In this homework, you are asked to solve problems related to the minimum diameter spanning tree (MDST).
There are 5 operations.
1. Add
2. Delete
3. AC
4. Diameter
5. SOSPD
Add
Add v1 v2 w
Add an edge between v1 and v2 and the weight is w.
p.s. v1 is not always smaller than v2.
If there already exists and edge, update to the new one.
(delete the original one and add the new edge)
For example: Add 0 1 10
Delete
Delete v1 v2
Delete the edge between v1 and v2.
p.s. v1 is not always smaller than v2.
For example: Delete 0 1
AC
Output the absolute center.
Case1: absolute center is on a vertex.
Output the index of the vertex.
If there are many absolute centers on vertices, output the one with the smallest index.

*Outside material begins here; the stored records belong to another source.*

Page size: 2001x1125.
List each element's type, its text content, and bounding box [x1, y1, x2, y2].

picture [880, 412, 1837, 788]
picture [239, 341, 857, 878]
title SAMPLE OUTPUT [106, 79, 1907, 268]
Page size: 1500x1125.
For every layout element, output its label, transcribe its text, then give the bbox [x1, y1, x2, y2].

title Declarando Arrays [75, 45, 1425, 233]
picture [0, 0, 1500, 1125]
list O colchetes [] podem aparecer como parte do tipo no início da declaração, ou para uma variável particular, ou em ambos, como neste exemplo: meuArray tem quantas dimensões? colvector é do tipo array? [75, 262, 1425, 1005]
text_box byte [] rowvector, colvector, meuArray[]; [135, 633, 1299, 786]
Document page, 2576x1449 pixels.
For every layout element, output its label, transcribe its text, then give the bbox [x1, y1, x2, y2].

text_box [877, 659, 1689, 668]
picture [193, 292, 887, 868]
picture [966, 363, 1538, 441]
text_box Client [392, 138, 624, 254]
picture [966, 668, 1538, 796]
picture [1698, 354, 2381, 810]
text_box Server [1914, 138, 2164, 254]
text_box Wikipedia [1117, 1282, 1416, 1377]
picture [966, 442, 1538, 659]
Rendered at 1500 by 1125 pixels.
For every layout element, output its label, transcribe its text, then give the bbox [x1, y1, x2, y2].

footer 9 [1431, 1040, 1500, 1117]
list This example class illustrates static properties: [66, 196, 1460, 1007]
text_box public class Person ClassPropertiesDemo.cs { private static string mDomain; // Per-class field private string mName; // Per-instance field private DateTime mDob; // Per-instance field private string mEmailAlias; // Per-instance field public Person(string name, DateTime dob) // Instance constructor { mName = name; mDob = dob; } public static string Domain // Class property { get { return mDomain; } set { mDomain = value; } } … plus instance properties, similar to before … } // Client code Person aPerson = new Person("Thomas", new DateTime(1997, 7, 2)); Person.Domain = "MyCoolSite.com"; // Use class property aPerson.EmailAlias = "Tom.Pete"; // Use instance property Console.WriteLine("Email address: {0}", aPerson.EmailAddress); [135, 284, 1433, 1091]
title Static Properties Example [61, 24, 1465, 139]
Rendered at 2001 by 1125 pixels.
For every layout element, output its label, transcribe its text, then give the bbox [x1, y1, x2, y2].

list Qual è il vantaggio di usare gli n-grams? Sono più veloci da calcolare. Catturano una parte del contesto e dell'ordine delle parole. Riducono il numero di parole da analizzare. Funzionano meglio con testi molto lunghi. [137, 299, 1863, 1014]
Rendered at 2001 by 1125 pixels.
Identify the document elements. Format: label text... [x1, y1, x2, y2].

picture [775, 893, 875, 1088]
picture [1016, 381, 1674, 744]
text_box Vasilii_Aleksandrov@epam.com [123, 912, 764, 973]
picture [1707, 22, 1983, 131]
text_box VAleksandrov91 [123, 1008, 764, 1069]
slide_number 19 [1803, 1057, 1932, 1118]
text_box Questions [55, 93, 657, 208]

Case2: absolute center is on an edge(i, j), and i < j.
Output i j
If there are many absolute centers on edges, output the first one in lexicographical order.
Case3: If there are many absolute centers on both vertices and edges, output the vertex with the smallest index.
If the graph is not connected, output “Not connected graph”.
Diameter
Output the diameter of minimum diameter spanning tree.
If the graph is not connected, output “Not connected graph”.
SOSPD
Output the sum of shortest path distances from absolute center c to all vertices in graph
If the graph is not connected, output “Not connected graph”.
Note:
There are only Add、Delete、AC operations in testcase 1.
There are only Add、Delete、Diameter operations in testcase 2.
There are only Add、Delete、SOSPD operations in testcase 3.
And testcase 4,5,6 would have all operations.
You are allowed to use STL.
A testcase begins with an integer n, representing the number of vertices.
After the first line, the following lines are operations.
Please note:
1) 1 <= the number of vertices <= 100
2) 1 <= weight <= 100
(weight is integer)
3) the diameter of MDST <= 1000
4) SOSPD <= 10000
According to the operations, and each output is separated by a newline symbol.